Bootstrap correlation coefficients in SAS

0

You can use the bootstrap method to estimate confidence intervals. Unlike formulas, which assume that the data are drawn from a specified distribution (usually the normal distribution), the bootstrap method does not assume a distribution for the data. There are many articles about how to use SAS to bootstrap statistics for univariate data and for data from a regression model. This article shows how to bootstrap the correlation coefficients in multivariate data. The main challenge is that the correlation coefficients are typically output in a symmetric matrix. To analyze the bootstrap distribution, you must convert the statistics from a "wide form" (a matrix) to a "long form" (a column), as described in a previous article.

To motivate the bootstrap method for correlations, recall that PROC CORR in SAS supports the FISHER option, which estimates confidence intervals for the correlation coefficients. However, the interval estimates are parametric: they assume that the pairs of variables are bivariate normal. How good are the estimates for real data? You can generate the bootstrap distribution for the correlation coefficients and compare the Fisher confidence intervals to the bootstrap estimates. As a preview of things to come, the graph to the right (click to expand) shows histograms of bootstrap estimates and the Fisher confidence intervals.

This article assumes that the reader is familiar with basic bootstrapping in SAS. If not, see the article, "Compute a bootstrap confidence interval in SAS."

Bootstrap multivariate data in SAS

The basic steps of the bootstrap algorithm are as follows:

  1. Compute a statistic for the original data.
  2. Use PROC SURVEYSELECT to resample (with replacement) B times from the data.
  3. Use BY-group processing to compute the statistic of interest on each bootstrap sample.
  4. Use the bootstrap distribution to obtain estimates of bias and uncertainty, such as confidence intervals.

Let's use a subset of Fisher's Iris data for this example. There are four variables to analyze, so you have to estimate confidence intervals for 4*3/2 = 6 correlation coefficients. For this example, let's use the FISHER option to estimate the confidence intervals. We can then compute the proportion of bootstrap estimates that fall within those confidence intervals, thereby estimating the coverage probability of the Fisher intervals? Does a 95% Fisher interval have 95% coverage for these data? Let's find out!

* * * * * * *

- [Problem set]
A. Reproduce the stretch of the SAS bootstrap article from "The basic steps" through "as confidence intervals." word for word.
B. According to the SAS bootstrap article, what do the interval estimates from the FISHER option in PROC CORR assume about the pairs of variables?

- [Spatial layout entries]
* * * * * * *

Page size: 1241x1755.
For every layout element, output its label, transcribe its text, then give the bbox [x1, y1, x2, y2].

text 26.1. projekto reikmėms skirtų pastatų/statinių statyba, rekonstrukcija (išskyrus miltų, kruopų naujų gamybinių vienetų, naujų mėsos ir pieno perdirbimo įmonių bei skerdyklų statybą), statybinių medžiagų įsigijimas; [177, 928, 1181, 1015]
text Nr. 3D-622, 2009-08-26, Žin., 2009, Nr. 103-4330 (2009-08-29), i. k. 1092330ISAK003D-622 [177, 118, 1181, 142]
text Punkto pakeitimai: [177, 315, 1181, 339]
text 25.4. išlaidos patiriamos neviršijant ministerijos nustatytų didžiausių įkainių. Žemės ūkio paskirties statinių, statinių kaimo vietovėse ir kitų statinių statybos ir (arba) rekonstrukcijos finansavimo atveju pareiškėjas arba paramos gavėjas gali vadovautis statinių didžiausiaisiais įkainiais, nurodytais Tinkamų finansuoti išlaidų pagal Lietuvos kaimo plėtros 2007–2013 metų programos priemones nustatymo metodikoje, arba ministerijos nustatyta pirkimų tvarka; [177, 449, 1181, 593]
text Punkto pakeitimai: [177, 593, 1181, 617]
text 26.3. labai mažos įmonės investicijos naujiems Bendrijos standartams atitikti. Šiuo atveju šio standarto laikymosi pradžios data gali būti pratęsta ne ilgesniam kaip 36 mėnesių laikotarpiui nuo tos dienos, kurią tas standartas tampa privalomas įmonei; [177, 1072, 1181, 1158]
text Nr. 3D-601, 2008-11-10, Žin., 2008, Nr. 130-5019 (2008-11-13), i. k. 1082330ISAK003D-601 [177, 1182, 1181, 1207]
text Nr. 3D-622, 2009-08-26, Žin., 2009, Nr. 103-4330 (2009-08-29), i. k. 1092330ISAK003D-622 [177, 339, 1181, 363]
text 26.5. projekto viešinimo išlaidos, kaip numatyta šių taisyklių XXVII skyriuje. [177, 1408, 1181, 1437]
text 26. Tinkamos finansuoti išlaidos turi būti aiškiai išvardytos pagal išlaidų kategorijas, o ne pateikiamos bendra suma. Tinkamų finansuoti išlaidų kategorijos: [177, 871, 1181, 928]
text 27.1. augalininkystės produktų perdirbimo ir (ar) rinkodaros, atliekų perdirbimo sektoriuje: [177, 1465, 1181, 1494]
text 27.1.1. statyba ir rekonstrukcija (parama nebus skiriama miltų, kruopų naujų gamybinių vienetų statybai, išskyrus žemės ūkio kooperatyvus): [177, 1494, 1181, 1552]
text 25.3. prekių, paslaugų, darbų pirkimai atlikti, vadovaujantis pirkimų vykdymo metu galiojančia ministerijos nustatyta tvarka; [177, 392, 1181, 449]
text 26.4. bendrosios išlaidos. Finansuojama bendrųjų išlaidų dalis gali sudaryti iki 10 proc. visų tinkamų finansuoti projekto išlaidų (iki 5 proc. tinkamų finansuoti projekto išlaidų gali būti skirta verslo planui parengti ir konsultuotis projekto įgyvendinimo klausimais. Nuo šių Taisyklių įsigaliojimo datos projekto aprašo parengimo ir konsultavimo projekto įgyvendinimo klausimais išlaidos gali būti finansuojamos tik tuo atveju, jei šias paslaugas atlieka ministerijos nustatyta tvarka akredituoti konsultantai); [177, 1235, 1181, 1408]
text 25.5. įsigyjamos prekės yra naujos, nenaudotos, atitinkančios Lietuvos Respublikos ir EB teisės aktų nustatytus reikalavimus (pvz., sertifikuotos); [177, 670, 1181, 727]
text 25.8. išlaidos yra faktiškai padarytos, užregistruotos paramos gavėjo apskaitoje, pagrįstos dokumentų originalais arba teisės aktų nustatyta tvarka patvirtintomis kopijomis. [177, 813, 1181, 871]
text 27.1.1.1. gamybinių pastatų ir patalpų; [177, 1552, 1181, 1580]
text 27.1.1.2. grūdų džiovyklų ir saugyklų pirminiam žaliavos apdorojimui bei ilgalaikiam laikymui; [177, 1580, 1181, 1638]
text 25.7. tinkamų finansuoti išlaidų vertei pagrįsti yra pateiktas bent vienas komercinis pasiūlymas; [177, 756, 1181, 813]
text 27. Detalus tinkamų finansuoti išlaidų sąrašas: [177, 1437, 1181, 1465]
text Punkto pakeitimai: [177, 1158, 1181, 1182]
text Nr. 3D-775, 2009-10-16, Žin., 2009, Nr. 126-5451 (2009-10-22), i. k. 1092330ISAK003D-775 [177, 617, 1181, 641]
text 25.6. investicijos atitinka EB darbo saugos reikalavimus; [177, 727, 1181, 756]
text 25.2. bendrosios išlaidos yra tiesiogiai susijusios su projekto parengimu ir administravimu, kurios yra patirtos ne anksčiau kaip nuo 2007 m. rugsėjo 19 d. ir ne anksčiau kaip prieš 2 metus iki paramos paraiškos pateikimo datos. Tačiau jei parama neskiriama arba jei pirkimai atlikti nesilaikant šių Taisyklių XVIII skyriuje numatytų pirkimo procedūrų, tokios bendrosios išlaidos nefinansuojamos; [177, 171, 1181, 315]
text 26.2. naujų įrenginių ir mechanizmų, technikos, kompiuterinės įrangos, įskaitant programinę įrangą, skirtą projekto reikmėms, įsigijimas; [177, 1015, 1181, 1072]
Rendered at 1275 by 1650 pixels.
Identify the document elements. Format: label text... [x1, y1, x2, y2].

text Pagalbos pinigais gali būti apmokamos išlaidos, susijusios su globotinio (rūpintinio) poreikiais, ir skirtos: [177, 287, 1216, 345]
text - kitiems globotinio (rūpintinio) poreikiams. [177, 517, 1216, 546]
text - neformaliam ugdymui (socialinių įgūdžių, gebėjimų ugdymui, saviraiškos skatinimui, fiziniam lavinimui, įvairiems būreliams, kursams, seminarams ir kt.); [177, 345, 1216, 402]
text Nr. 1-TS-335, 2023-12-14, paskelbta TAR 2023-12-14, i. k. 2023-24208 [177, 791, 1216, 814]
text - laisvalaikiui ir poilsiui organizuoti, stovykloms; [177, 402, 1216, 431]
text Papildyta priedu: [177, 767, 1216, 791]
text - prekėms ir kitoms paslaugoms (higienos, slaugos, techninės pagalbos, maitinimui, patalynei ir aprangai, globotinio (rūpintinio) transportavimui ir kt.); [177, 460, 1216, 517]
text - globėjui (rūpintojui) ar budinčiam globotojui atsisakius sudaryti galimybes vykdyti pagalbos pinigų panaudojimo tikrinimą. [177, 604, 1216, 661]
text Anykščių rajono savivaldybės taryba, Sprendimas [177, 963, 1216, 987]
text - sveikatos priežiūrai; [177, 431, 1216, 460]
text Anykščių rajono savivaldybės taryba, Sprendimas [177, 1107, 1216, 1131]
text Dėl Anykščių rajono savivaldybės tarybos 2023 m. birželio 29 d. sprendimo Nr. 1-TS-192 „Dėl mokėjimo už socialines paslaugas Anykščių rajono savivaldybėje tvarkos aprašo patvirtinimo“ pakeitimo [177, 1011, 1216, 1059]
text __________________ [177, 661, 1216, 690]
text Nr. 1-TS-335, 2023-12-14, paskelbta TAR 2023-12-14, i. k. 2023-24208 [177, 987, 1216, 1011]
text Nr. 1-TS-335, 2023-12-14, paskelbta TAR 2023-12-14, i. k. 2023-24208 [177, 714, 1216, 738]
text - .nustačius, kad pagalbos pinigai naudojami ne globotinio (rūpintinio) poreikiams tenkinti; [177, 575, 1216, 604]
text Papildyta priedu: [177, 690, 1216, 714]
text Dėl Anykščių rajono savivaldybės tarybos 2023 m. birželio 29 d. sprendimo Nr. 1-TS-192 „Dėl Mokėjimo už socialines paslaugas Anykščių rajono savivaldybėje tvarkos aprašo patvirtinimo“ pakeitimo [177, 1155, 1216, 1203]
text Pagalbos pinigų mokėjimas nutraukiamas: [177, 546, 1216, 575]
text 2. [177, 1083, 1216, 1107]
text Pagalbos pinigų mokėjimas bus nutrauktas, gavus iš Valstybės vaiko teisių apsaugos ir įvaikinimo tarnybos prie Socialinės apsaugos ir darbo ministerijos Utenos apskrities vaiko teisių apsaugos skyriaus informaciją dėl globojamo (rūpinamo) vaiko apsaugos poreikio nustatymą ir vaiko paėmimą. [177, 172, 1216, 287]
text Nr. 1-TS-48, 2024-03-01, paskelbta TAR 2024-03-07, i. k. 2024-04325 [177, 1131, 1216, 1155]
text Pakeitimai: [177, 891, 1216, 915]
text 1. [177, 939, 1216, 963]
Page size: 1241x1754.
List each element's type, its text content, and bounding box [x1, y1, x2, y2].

* * * * * * *

- [Task results]
A.
The basic steps of the bootstrap algorithm are as follows:

  1. Compute a statistic for the original data.
  2. Use PROC SURVEYSELECT to resample (with replacement) B times from the data.
  3. Use BY-group processing to compute the statistic of interest on each bootstrap sample.
  4. Use the bootstrap distribution to obtain estimates of bias and uncertainty, such as confidence intervals.

B. They assume that the pairs of variables are bivariate normal.